Compared to other stimuli, light provides a powerful means to control chemical processes because it can be patterned in both time and space with high specificity.
In this talk, novel methods to both manipulate soft material behavior and to enable fabrication of polymeric materials with light will be presented. In the first part of the talk, a novel method to control reversible photoactuation of polymer sheets into shapes with specific curvature will be presented. We demonstrate that by controlling the spatial absorbance of gold nanoparticles within liquid crystal elastomer nanocomposites, arbitrary photothermal profiles can be prescribed. Upon illumination with visible light, these materials buckle out of plane into complex shapes.
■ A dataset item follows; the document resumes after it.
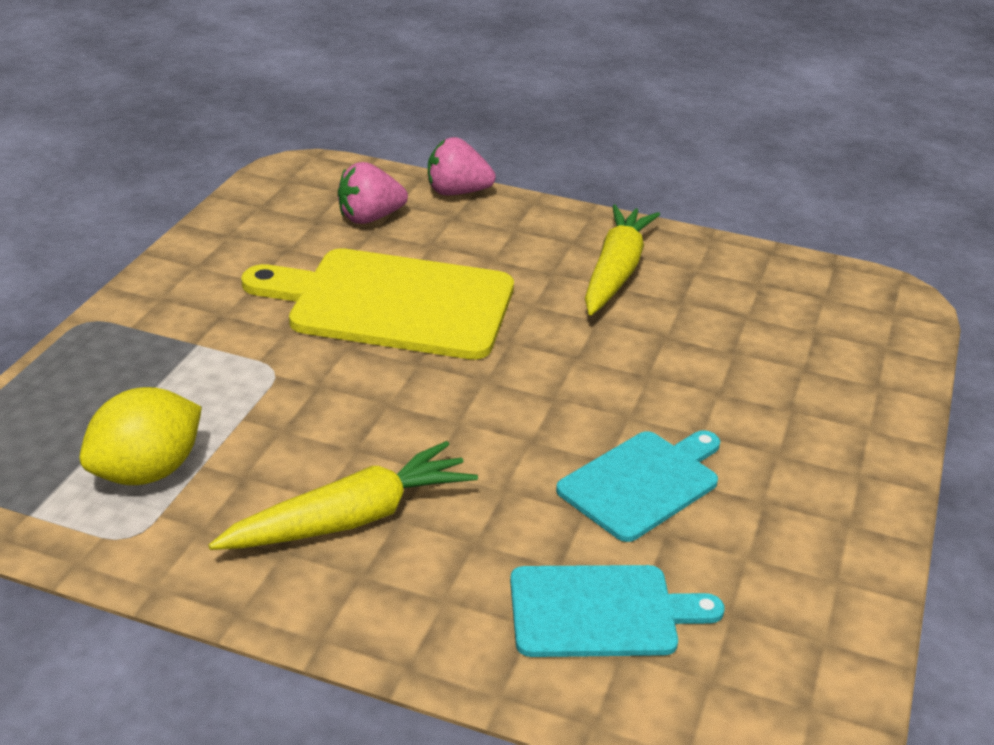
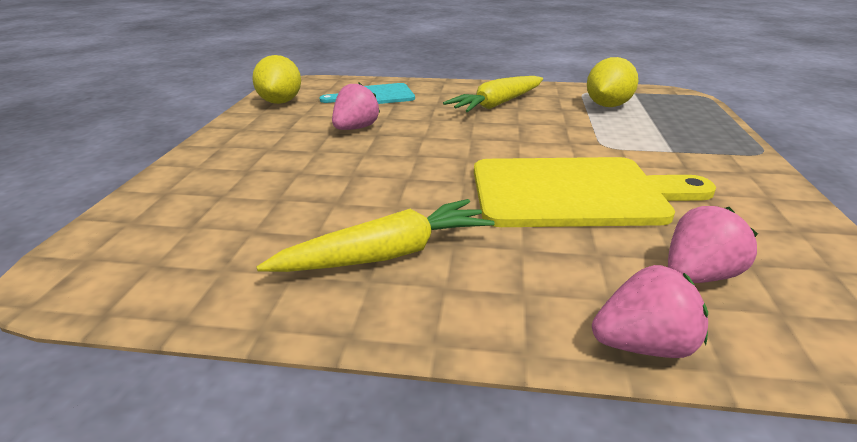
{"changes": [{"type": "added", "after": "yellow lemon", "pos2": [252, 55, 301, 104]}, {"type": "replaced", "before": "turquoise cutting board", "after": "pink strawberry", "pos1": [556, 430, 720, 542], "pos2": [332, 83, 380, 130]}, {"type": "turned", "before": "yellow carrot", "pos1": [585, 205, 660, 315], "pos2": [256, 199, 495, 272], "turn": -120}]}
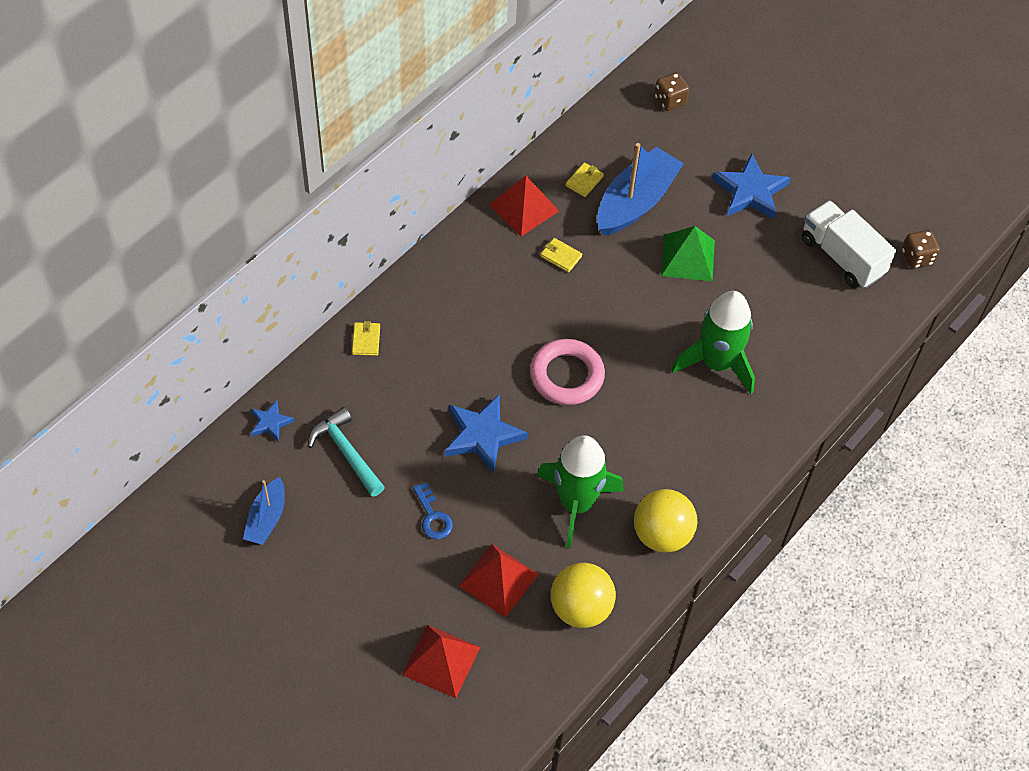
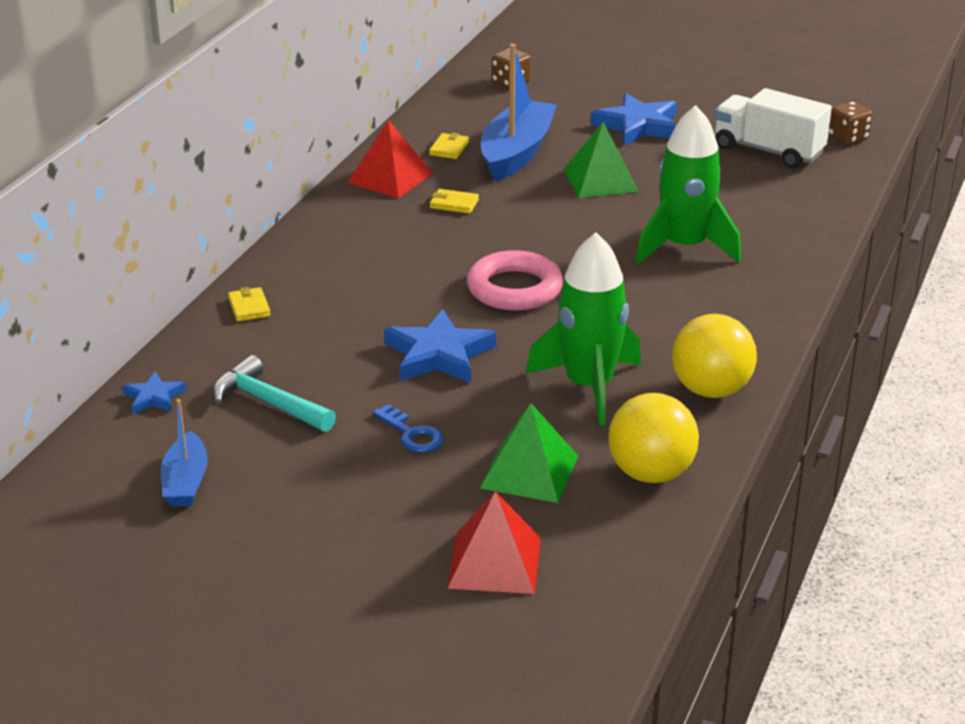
{"changes": [{"type": "recoloured", "before": "red pyramid", "after": "green pyramid", "pos1": [459, 544, 539, 617], "pos2": [480, 403, 578, 503]}]}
In combination with theory and finite-element models, we demonstrate the inverse design of these materials for full shape control. In the second part of the talk, novel photopolymerization platforms towards mechanically robust and responsive materials will be discussed. We show that by incorporating dynamic covalent bonds within semi-crystalline photopolymers, novel materials that can be reconfigured over their lifetime are realized.
Finally, incorporation of these materials with digital light projection (DLP) 3D printing is shown to enable the fabrication of high-performance constructs that are amenable to full recycling and repolymerization.